Marcelo Coelho cita como exemplo a fabricação e exportação de minas terrestres pelo Brasil, que mutilam africanos e asiáticos; a propaganda de bebidas alcoólicas e o consumismo desenfreado a que a TV anda expondo menores. “Em casos como esses, fugiriam de uma teimosia doutrinária quase talebânica e poderiam construir algum consenso”. E, já que se trata de defesa da vida, podiam pensar na situação dos aposentados ou nas empregadas domésticas sem registro em carteira, em vez de condenar a mãe de uma menina de nove anos estuprada pelo padrasto.
Mas uma luz surgiu no fim do túnel. Em artigo publicado no dia 15 de março no "Osservatore Romano", jornal oficial do Vaticano, monsenhor Rino Fisichella, presidente da Pontifícia Academia para a vida, como se dirigisse à garota escreveu: "Há outros que merecem a excomunhão e o perdão, não aqueles que salvaram sua vida e a ajudarão a recuperar a esperança e a fé".

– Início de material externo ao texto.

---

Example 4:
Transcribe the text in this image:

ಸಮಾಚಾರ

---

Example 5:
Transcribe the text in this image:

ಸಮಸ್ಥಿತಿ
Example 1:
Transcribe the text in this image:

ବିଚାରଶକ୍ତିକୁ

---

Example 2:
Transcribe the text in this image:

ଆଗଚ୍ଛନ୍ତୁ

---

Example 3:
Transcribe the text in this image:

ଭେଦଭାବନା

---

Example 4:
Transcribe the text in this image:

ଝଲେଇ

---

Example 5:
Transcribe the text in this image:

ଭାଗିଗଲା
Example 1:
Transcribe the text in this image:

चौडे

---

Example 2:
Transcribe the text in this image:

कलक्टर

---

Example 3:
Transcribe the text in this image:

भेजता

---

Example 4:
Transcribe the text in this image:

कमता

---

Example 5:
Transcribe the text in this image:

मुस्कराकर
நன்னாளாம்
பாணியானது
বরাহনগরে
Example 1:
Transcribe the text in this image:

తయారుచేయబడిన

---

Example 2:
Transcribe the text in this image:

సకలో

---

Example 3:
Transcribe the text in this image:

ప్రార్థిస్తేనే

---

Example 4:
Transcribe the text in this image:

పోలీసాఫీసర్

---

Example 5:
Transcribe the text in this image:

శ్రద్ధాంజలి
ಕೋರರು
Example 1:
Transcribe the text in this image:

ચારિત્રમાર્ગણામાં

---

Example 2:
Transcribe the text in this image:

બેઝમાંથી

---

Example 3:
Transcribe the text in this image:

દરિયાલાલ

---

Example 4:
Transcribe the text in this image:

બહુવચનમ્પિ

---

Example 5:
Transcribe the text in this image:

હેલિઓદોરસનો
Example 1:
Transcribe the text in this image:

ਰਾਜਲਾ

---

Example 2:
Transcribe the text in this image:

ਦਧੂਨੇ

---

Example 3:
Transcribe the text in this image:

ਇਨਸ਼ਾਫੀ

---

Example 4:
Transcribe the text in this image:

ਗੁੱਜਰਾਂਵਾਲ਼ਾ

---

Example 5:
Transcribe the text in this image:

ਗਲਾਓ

O monsenhor avaliou que a vida da criança estaria em perigo se a gestação fosse levada adiante. E foi enfático em sua defesa, pedindo respeito ao médico e à mãe da garota, que são católicos e foram condenados publicamente. "Antes de pensar em excomunhão, era necessário e urgente salvar aquela vida inocente e trazer de volta sua dignidade, algo que, nós, da igreja, deveríamos ser experts e mestres em proclamar", disse. A garota "deveria ter sido, acima de tudo, compreendida e tratada com delicadeza para fazê-la sentir que todos nós, sem distinção, estamos ao seu lado. – Não era, portanto, necessária tanta urgência em dar publicidade e declarar um fato que se atua de forma automática (a excomunhão), mas sim um gesto de misericórdia”.
Espero que estas palavras, vindas de uma fonte oficial da igreja, acalmem vozes católicas que ainda acreditam que o homem é que foi feito para o sábado. Vozes estas que estão ululando, numa frenética e dispensável manifestação de apoio à ortodoxia católica, em diversos sites de movimentos eclesiais bem conhecidos.